Data records

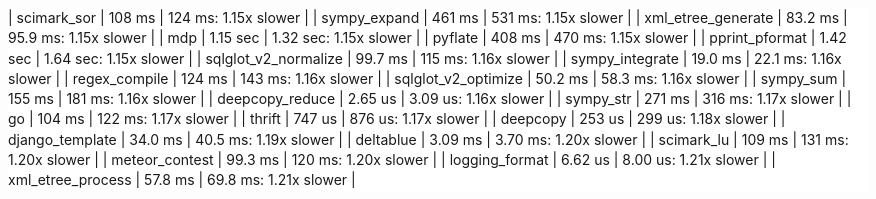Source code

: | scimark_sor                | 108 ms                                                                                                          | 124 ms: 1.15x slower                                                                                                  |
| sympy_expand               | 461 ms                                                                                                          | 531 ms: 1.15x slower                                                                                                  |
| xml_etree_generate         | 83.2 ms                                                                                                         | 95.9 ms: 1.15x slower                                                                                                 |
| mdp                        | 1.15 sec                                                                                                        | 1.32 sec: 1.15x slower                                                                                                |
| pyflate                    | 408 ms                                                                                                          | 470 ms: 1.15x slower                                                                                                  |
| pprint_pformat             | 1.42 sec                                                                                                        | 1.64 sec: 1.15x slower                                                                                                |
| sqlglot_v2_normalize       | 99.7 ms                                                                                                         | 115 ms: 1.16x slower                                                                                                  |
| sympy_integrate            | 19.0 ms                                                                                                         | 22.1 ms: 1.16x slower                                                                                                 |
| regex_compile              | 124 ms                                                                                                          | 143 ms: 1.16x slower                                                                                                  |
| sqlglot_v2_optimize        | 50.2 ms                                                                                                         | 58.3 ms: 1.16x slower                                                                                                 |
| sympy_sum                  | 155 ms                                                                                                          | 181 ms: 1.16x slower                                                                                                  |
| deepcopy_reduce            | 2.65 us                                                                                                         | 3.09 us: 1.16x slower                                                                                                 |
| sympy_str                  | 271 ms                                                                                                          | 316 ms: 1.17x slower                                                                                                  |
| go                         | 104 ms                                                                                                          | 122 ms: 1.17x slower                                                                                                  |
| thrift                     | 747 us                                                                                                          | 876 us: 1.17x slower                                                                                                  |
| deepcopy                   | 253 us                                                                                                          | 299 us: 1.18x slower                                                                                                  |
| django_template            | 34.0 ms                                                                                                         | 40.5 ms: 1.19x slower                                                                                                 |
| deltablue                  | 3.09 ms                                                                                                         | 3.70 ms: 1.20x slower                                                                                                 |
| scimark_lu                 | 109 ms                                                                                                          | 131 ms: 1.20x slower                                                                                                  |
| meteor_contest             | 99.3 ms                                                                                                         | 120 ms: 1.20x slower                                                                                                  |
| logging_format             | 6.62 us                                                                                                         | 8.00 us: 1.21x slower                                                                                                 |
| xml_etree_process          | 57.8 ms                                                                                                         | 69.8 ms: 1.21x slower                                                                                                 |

--

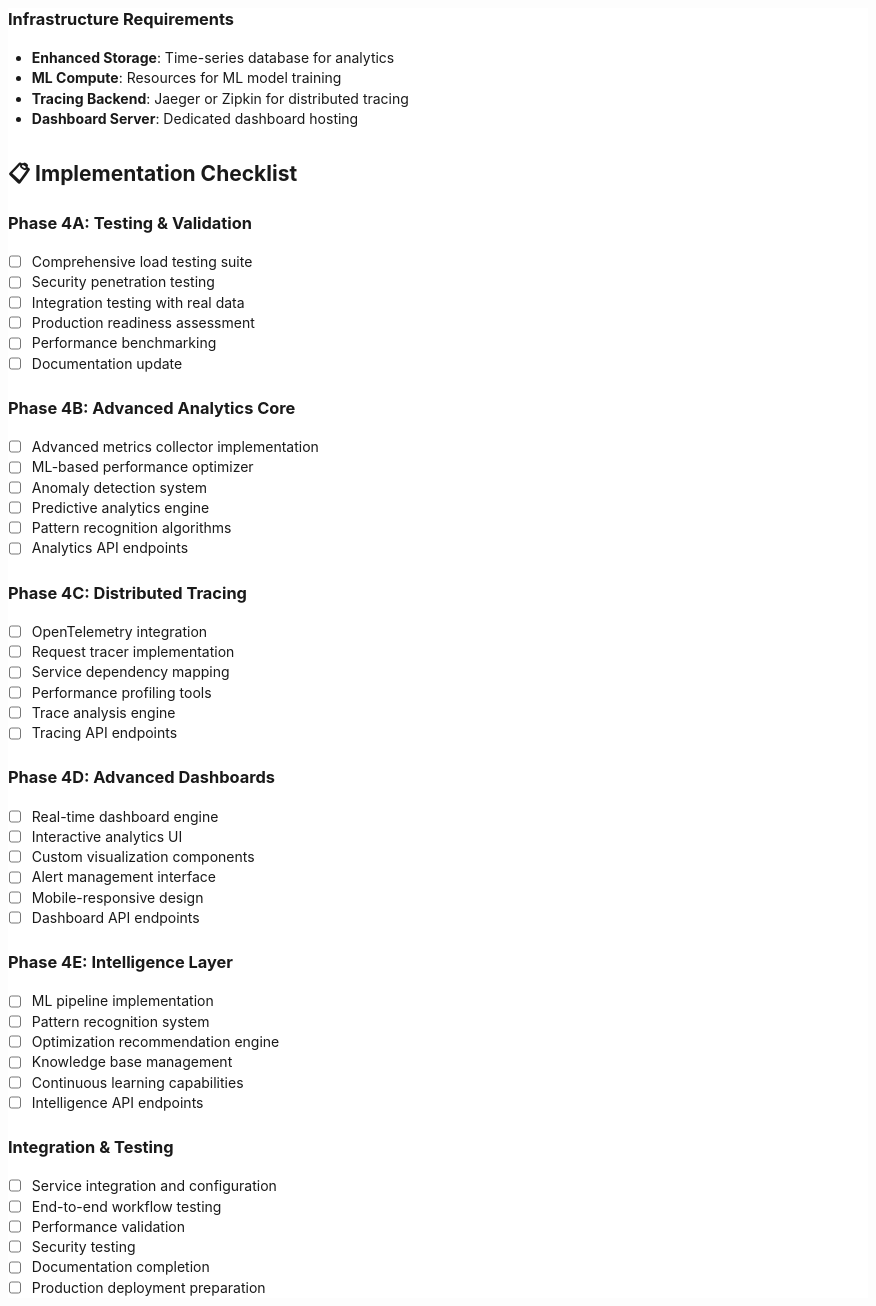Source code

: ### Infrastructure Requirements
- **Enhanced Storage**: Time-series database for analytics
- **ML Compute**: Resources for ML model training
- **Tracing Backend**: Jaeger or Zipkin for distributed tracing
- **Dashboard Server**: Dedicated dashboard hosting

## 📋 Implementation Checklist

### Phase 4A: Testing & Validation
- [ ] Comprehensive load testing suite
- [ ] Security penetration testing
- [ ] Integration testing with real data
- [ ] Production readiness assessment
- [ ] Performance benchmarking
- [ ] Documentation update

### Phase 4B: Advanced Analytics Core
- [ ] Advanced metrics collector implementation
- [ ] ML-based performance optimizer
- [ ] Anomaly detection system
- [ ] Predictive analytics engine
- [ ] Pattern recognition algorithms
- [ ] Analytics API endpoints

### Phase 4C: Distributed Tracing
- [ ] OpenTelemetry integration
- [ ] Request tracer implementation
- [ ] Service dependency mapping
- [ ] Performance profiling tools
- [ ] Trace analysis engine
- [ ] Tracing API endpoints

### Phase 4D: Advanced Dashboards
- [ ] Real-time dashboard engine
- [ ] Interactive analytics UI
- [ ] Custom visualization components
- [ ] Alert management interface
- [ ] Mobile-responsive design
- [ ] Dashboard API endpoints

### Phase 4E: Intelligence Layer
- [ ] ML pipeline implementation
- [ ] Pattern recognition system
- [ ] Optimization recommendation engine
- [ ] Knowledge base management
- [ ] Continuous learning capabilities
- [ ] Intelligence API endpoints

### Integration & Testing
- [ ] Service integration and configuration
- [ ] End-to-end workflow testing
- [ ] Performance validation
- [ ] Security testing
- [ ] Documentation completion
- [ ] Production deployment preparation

WHAT YOU SHOULD DO:
Tally the lines of the records holding the word "Documentation", then state only the tally.

YOUR RESPONSE:
2